Seven-hundred-thousand natural-gas customers on Vancouver Island, the Lower Mainland, and in northern B.C. may experience a shortage over winter.
After a recent explosion at the Enbridge gas pipeline near Prince George, only a limited amount of fuel is being allowed through and British Columbians are therefore advised to conserve gas. Fortis is asking customers to wash clothes in cold water and keep thermostats between 18 C and 20 C and under 17 when out or sleeping. Whether you’re a natural-gas customer or not, it’s important you take steps to ensure your home runs efficiently during the upcoming freezing temperatures and harsh weather.
Regular furnace maintenance saves money
Preventative maintenance is crucial for keeping home heating systems healthy over winter. After a tune-up, furnaces and boilers experience a 20 per cent increase in energy efficiency: this can save homeowners roughly $395.44 each year. An HVAC (heating, ventilation, and air-conditioning) contractor can check your furnace or boiler is running safely and efficiently and replace the filter. You then need to pull out the filter once a month and replace it if it’s brown or black. Pleated filters are better at trapping dirt and debris than flat ones.
Outside the home
Gutters can get clogged with leaves and debris which can then turn into a frozen mass and cause damage to the roof. It’s important to unclog gutters by hand and install a gutter guard to prevent debris from building up and allow water to flow safely away from your home. If you’re uncomfortable climbing a ladder, call in a handyman.
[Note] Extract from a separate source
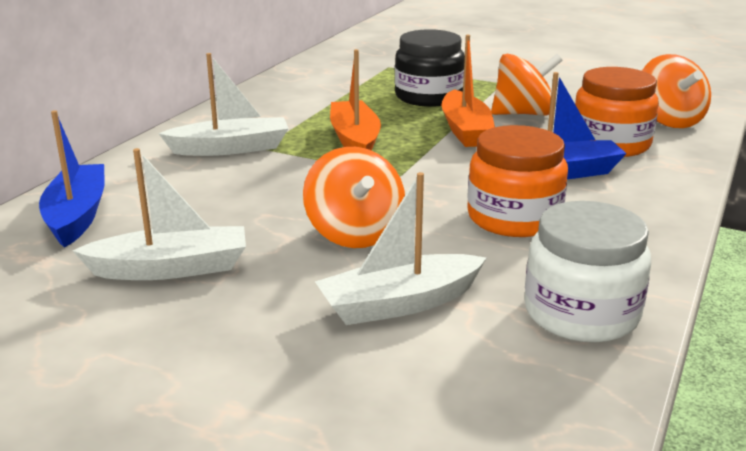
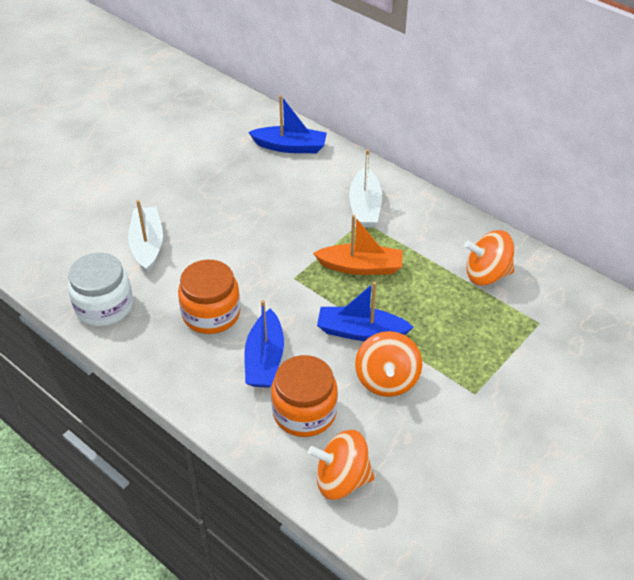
camera: 105 degrees right, 20 degrees up
(171, 268) = (218, 176): white boat -> none
(354, 234) = (223, 242): orange spinning top -> orange spinning top (487, 274)
(428, 97) = (445, 329): black jar -> none
(465, 130) = (361, 332): orange boat -> blue boat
You can also have your drainage system and roof professionally checked for damage or missing pieces to make sure there’s no risk of leakage.
Are your pipes freeze-proof?
Exposed pipes can be potentially hazardous in the winter. Pipes in places like the basement or attic are often prone to freezing. They can burst if temperatures drop below 32 F. To prevent this disaster, pipes can be fitted with foam rubber or fibreglass insulation. Insulation reduces heat loss and also increases the water temperature by 2-4 degrees compared to uninsulated pipes — which allows you to lower your water temperature setting. If your water thermostat heater is set at 140 F, lowering it to 120 F can save roughly $500 annually.
While Vernon and B.C. may be looking forward to a fairly mild and dry winter, as some forecasters suggest, it remains just as important to prepare your home. Maintenance will protect your property over winter and pay off financially, too. You’ll be saved from expensive repairs in the long run.